▶ **What to do**
For the entries below, print exactly the lines between the line holding "44.2 The Authority, upon" and the line holding "44.3.2 An adverse", inclusive, and nothing else.

========================

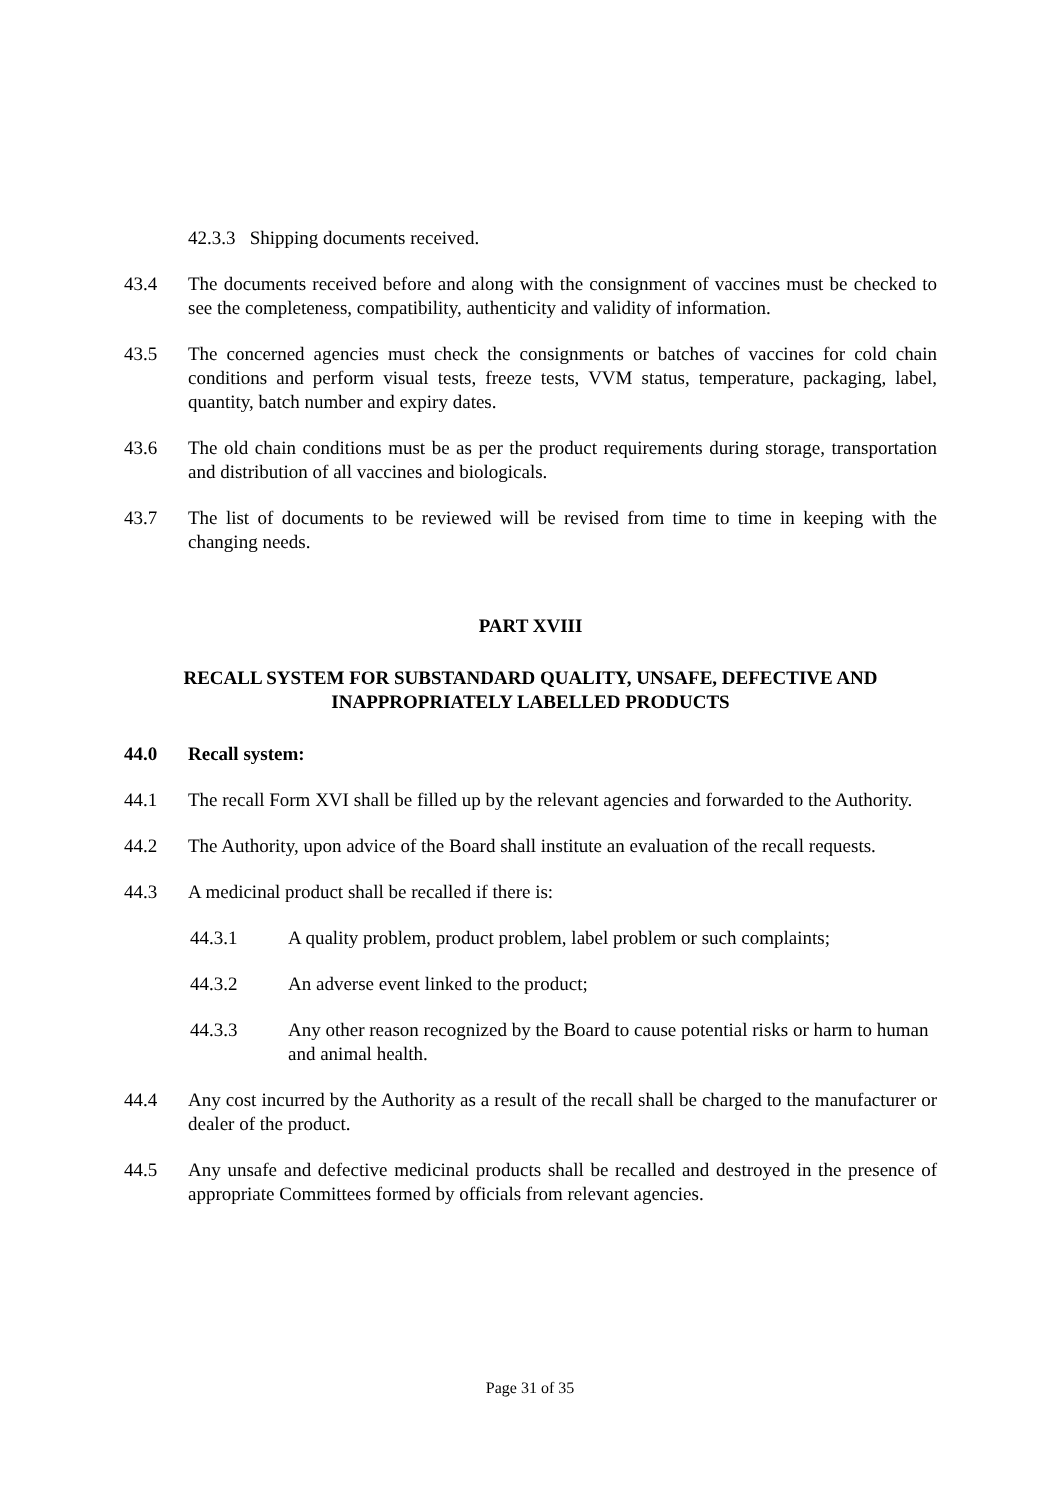42.3.3 Shipping documents received.
43.4 The documents received before and along with the consignment of vaccines must be checked to see the completeness, compatibility, authenticity and validity of information.
43.5 The concerned agencies must check the consignments or batches of vaccines for cold chain conditions and perform visual tests, freeze tests, VVM status, temperature, packaging, label, quantity, batch number and expiry dates.
43.6 The old chain conditions must be as per the product requirements during storage, transportation and distribution of all vaccines and biologicals.
43.7 The list of documents to be reviewed will be revised from time to time in keeping with the changing needs.
PART XVIII
RECALL SYSTEM FOR SUBSTANDARD QUALITY, UNSAFE, DEFECTIVE AND INAPPROPRIATELY LABELLED PRODUCTS
44.0 Recall system:
44.1 The recall Form XVI shall be filled up by the relevant agencies and forwarded to the Authority.
44.2 The Authority, upon advice of the Board shall institute an evaluation of the recall requests.
44.3 A medicinal product shall be recalled if there is:
44.3.1 A quality problem, product problem, label problem or such complaints;
44.3.2 An adverse event linked to the product;
44.3.3 Any other reason recognized by the Board to cause potential risks or harm to human and animal health.
44.4 Any cost incurred by the Authority as a result of the recall shall be charged to the manufacturer or dealer of the product.
44.5 Any unsafe and defective medicinal products shall be recalled and destroyed in the presence of appropriate Committees formed by officials from relevant agencies.
Page 31 of 35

========================

▶ **Expected answer**
44.2 The Authority, upon advice of the Board shall institute an evaluation of the recall requests.
44.3 A medicinal product shall be recalled if there is:
44.3.1 A quality problem, product problem, label problem or such complaints;
44.3.2 An adverse event linked to the product;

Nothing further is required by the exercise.